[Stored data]
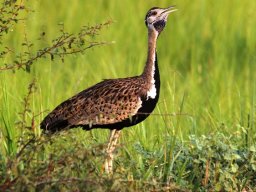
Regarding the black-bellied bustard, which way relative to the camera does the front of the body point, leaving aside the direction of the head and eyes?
to the viewer's right
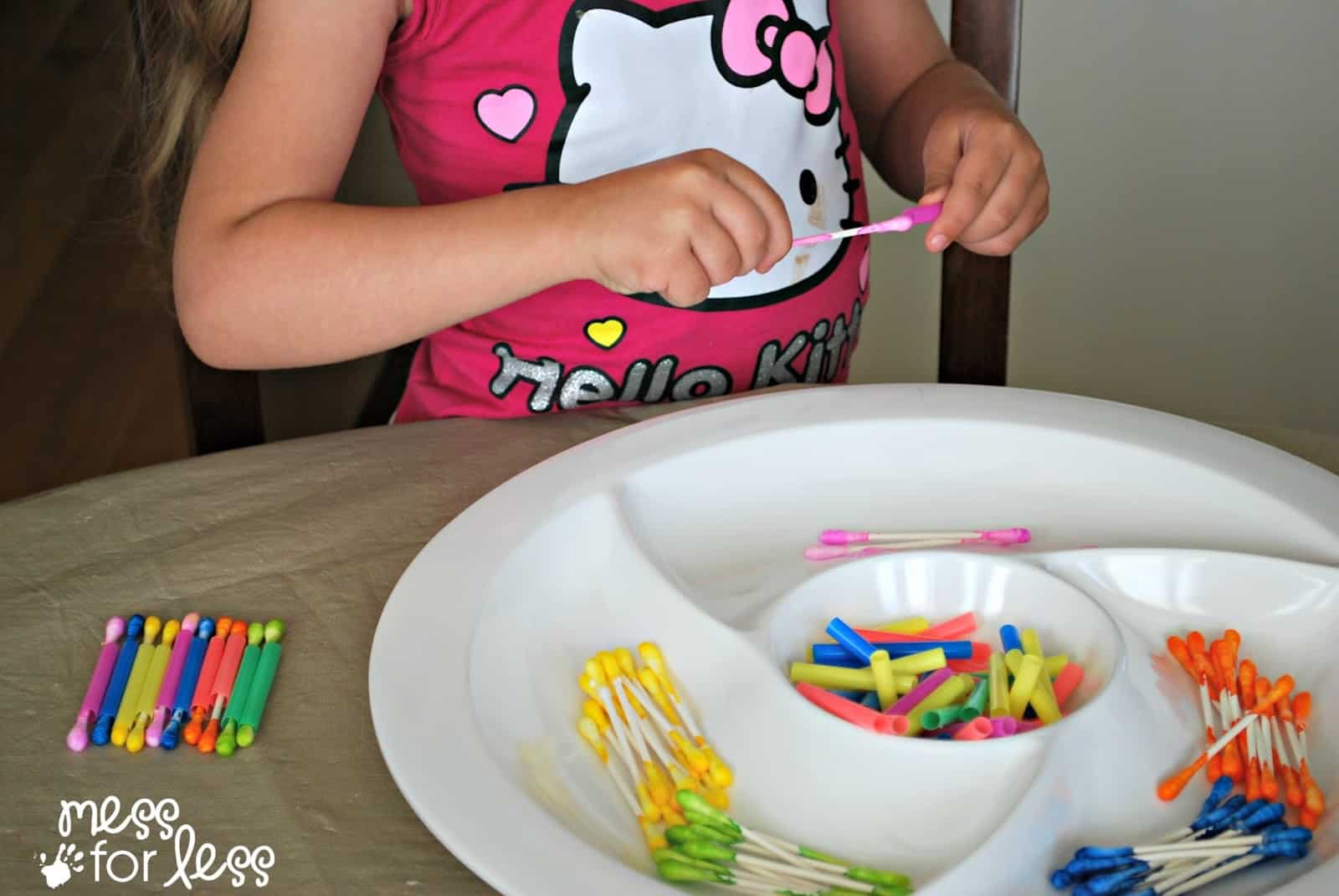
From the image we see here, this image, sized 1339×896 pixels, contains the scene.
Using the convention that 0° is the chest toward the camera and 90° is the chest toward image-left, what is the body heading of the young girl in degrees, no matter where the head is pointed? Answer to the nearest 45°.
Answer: approximately 315°
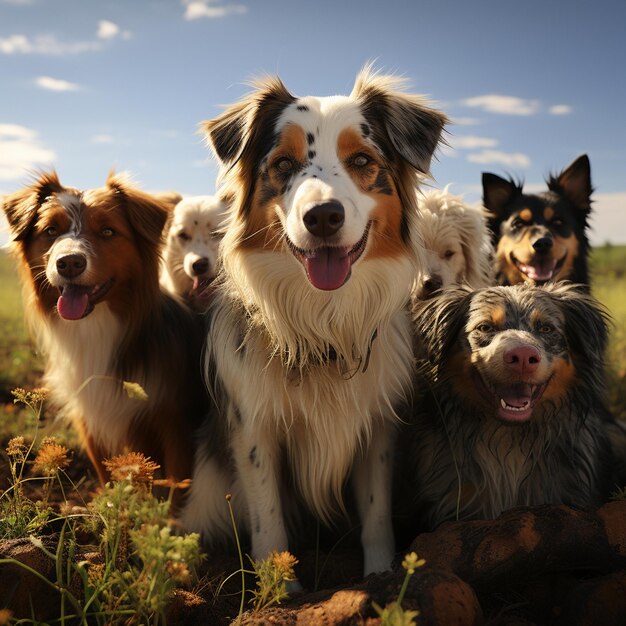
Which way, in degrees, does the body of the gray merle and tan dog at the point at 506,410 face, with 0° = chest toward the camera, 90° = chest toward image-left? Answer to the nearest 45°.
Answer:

Instructions for the task – Rewrite the rows from the line containing "From the image" through the last row, swapping "chest" for "torso" everywhere and keeping everything else identical. Omit the pictures.

Finished task –
From the image we see here, this image, sized 1339×896 pixels, contains the scene.
Using the convention that 0° is the torso toward the camera and 90° is the torso toward image-left, what is the body heading of the young girl in degrees, no matter where the head is pointed? Answer to the nearest 45°.
Answer: approximately 315°
Which way, in degrees, does the body of the gray merle and tan dog at the point at 506,410 face, with 0° = torso toward the camera, 90° = torso toward image-left? Answer to the nearest 45°.
Answer:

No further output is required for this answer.